Start of RECORDS
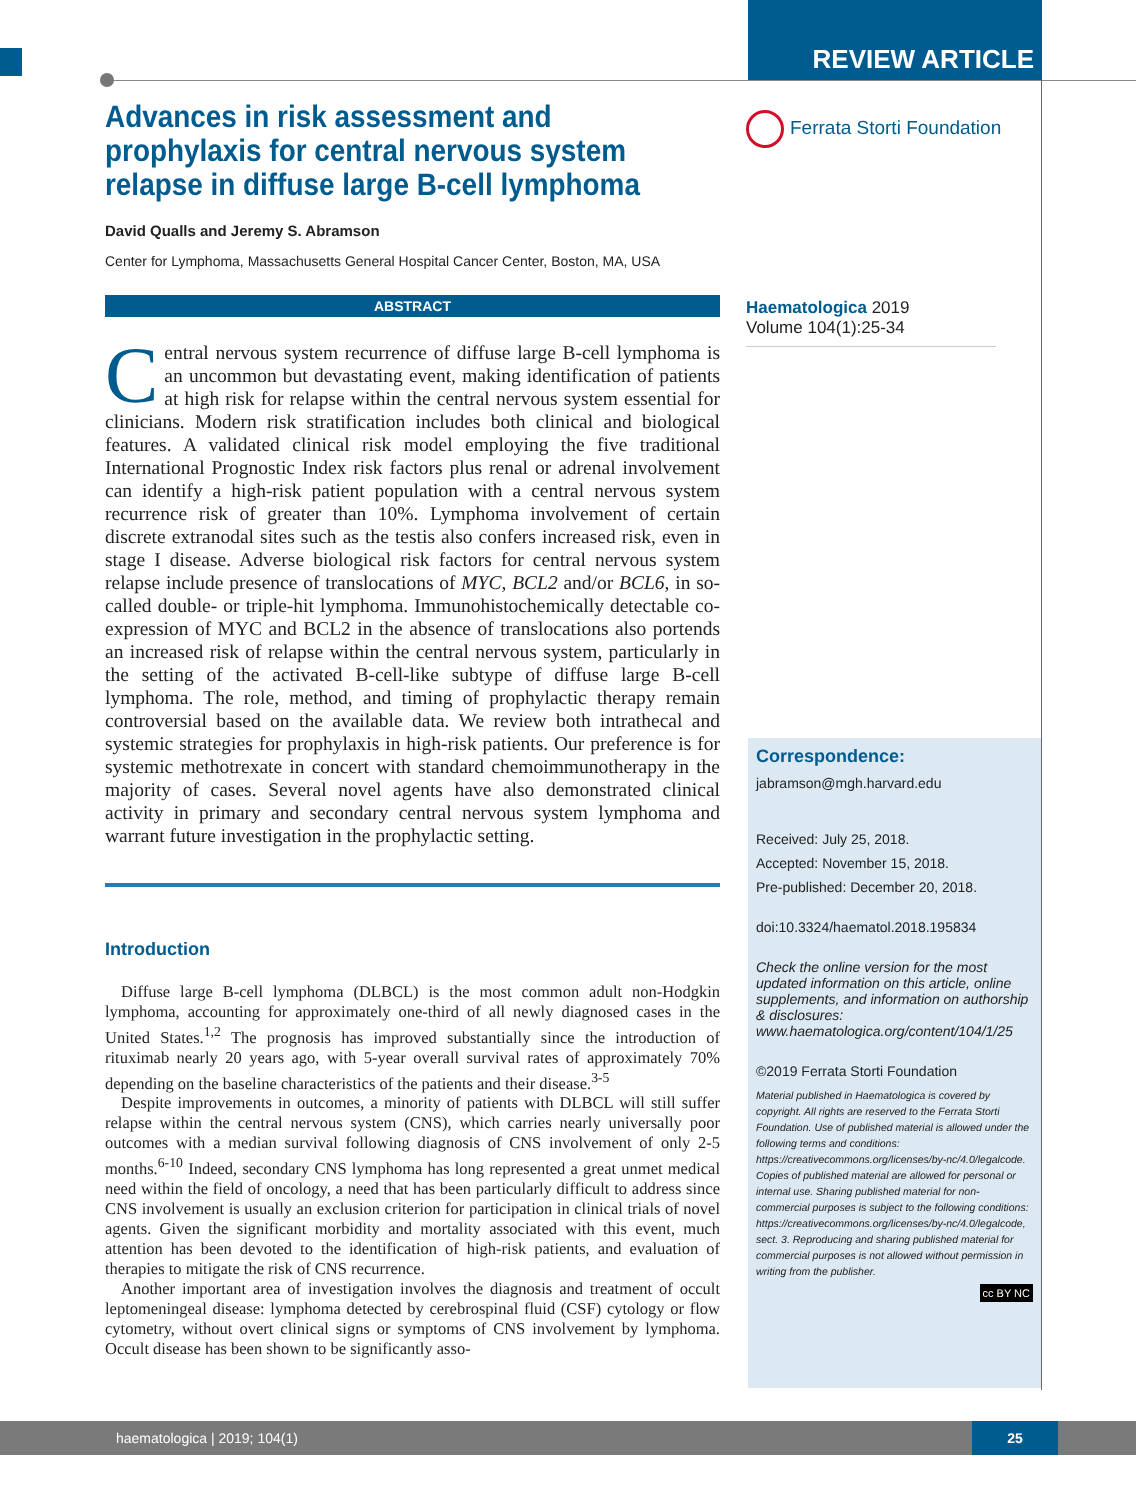REVIEW ARTICLE
Advances in risk assessment and prophylaxis for central nervous system relapse in diffuse large B-cell lymphoma
David Qualls and Jeremy S. Abramson
Center for Lymphoma, Massachusetts General Hospital Cancer Center, Boston, MA, USA
ABSTRACT
Central nervous system recurrence of diffuse large B-cell lymphoma is an uncommon but devastating event, making identification of patients at high risk for relapse within the central nervous system essential for clinicians. Modern risk stratification includes both clinical and biological features. A validated clinical risk model employing the five traditional International Prognostic Index risk factors plus renal or adrenal involvement can identify a high-risk patient population with a central nervous system recurrence risk of greater than 10%. Lymphoma involvement of certain discrete extranodal sites such as the testis also confers increased risk, even in stage I disease. Adverse biological risk factors for central nervous system relapse include presence of translocations of MYC, BCL2 and/or BCL6, in so-called double- or triple-hit lymphoma. Immunohistochemically detectable co-expression of MYC and BCL2 in the absence of translocations also portends an increased risk of relapse within the central nervous system, particularly in the setting of the activated B-cell-like subtype of diffuse large B-cell lymphoma. The role, method, and timing of prophylactic therapy remain controversial based on the available data. We review both intrathecal and systemic strategies for prophylaxis in high-risk patients. Our preference is for systemic methotrexate in concert with standard chemoimmunotherapy in the majority of cases. Several novel agents have also demonstrated clinical activity in primary and secondary central nervous system lymphoma and warrant future investigation in the prophylactic setting.
Introduction
Diffuse large B-cell lymphoma (DLBCL) is the most common adult non-Hodgkin lymphoma, accounting for approximately one-third of all newly diagnosed cases in the United States.<sup>1,2</sup> The prognosis has improved substantially since the introduction of rituximab nearly 20 years ago, with 5-year overall survival rates of approximately 70% depending on the baseline characteristics of the patients and their disease.<sup>3-5</sup>
Despite improvements in outcomes, a minority of patients with DLBCL will still suffer relapse within the central nervous system (CNS), which carries nearly universally poor outcomes with a median survival following diagnosis of CNS involvement of only 2-5 months.<sup>6-10</sup> Indeed, secondary CNS lymphoma has long represented a great unmet medical need within the field of oncology, a need that has been particularly difficult to address since CNS involvement is usually an exclusion criterion for participation in clinical trials of novel agents. Given the significant morbidity and mortality associated with this event, much attention has been devoted to the identification of high-risk patients, and evaluation of therapies to mitigate the risk of CNS recurrence.
Another important area of investigation involves the diagnosis and treatment of occult leptomeningeal disease: lymphoma detected by cerebrospinal fluid (CSF) cytology or flow cytometry, without overt clinical signs or symptoms of CNS involvement by lymphoma. Occult disease has been shown to be significantly asso-
Ferrata Storti Foundation
Haematologica 2019
Volume 104(1):25-34
Correspondence:
jabramson@mgh.harvard.edu
Received: July 25, 2018.
Accepted: November 15, 2018.
Pre-published: December 20, 2018.
doi:10.3324/haematol.2018.195834
Check the online version for the most updated information on this article, online supplements, and information on authorship & disclosures: www.haematologica.org/content/104/1/25
©2019 Ferrata Storti Foundation
Material published in Haematologica is covered by copyright. All rights are reserved to the Ferrata Storti Foundation. Use of published material is allowed under the following terms and conditions: https://creativecommons.org/licenses/by-nc/4.0/legalcode. Copies of published material are allowed for personal or internal use. Sharing published material for non-commercial purposes is subject to the following conditions: https://creativecommons.org/licenses/by-nc/4.0/legalcode, sect. 3. Reproducing and sharing published material for commercial purposes is not allowed without permission in writing from the publisher.
cc BY NC
haematologica | 2019; 104(1)
25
End of RECORDS
**TASK:**
Please copy the records above word for word, leaving out every picture.

**YOUR SOLUTION:**
REVIEW ARTICLE
Advances in risk assessment and prophylaxis for central nervous system relapse in diffuse large B-cell lymphoma
David Qualls and Jeremy S. Abramson
Center for Lymphoma, Massachusetts General Hospital Cancer Center, Boston, MA, USA
ABSTRACT
Central nervous system recurrence of diffuse large B-cell lymphoma is an uncommon but devastating event, making identification of patients at high risk for relapse within the central nervous system essential for clinicians. Modern risk stratification includes both clinical and biological features. A validated clinical risk model employing the five traditional International Prognostic Index risk factors plus renal or adrenal involvement can identify a high-risk patient population with a central nervous system recurrence risk of greater than 10%. Lymphoma involvement of certain discrete extranodal sites such as the testis also confers increased risk, even in stage I disease. Adverse biological risk factors for central nervous system relapse include presence of translocations of MYC, BCL2 and/or BCL6, in so-called double- or triple-hit lymphoma. Immunohistochemically detectable co-expression of MYC and BCL2 in the absence of translocations also portends an increased risk of relapse within the central nervous system, particularly in the setting of the activated B-cell-like subtype of diffuse large B-cell lymphoma. The role, method, and timing of prophylactic therapy remain controversial based on the available data. We review both intrathecal and systemic strategies for prophylaxis in high-risk patients. Our preference is for systemic methotrexate in concert with standard chemoimmunotherapy in the majority of cases. Several novel agents have also demonstrated clinical activity in primary and secondary central nervous system lymphoma and warrant future investigation in the prophylactic setting.
Introduction
Diffuse large B-cell lymphoma (DLBCL) is the most common adult non-Hodgkin lymphoma, accounting for approximately one-third of all newly diagnosed cases in the United States.<sup>1,2</sup> The prognosis has improved substantially since the introduction of rituximab nearly 20 years ago, with 5-year overall survival rates of approximately 70% depending on the baseline characteristics of the patients and their disease.<sup>3-5</sup>
Despite improvements in outcomes, a minority of patients with DLBCL will still suffer relapse within the central nervous system (CNS), which carries nearly universally poor outcomes with a median survival following diagnosis of CNS involvement of only 2-5 months.<sup>6-10</sup> Indeed, secondary CNS lymphoma has long represented a great unmet medical need within the field of oncology, a need that has been particularly difficult to address since CNS involvement is usually an exclusion criterion for participation in clinical trials of novel agents. Given the significant morbidity and mortality associated with this event, much attention has been devoted to the identification of high-risk patients, and evaluation of therapies to mitigate the risk of CNS recurrence.
Another important area of investigation involves the diagnosis and treatment of occult leptomeningeal disease: lymphoma detected by cerebrospinal fluid (CSF) cytology or flow cytometry, without overt clinical signs or symptoms of CNS involvement by lymphoma. Occult disease has been shown to be significantly asso-
Ferrata Storti Foundation
Haematologica 2019
Volume 104(1):25-34
Correspondence:
jabramson@mgh.harvard.edu
Received: July 25, 2018.
Accepted: November 15, 2018.
Pre-published: December 20, 2018.
doi:10.3324/haematol.2018.195834
Check the online version for the most updated information on this article, online supplements, and information on authorship & disclosures: www.haematologica.org/content/104/1/25
©2019 Ferrata Storti Foundation
Material published in Haematologica is covered by copyright. All rights are reserved to the Ferrata Storti Foundation. Use of published material is allowed under the following terms and conditions: https://creativecommons.org/licenses/by-nc/4.0/legalcode. Copies of published material are allowed for personal or internal use. Sharing published material for non-commercial purposes is subject to the following conditions: https://creativecommons.org/licenses/by-nc/4.0/legalcode, sect. 3. Reproducing and sharing published material for commercial purposes is not allowed without permission in writing from the publisher.
cc BY NC
haematologica | 2019; 104(1)
25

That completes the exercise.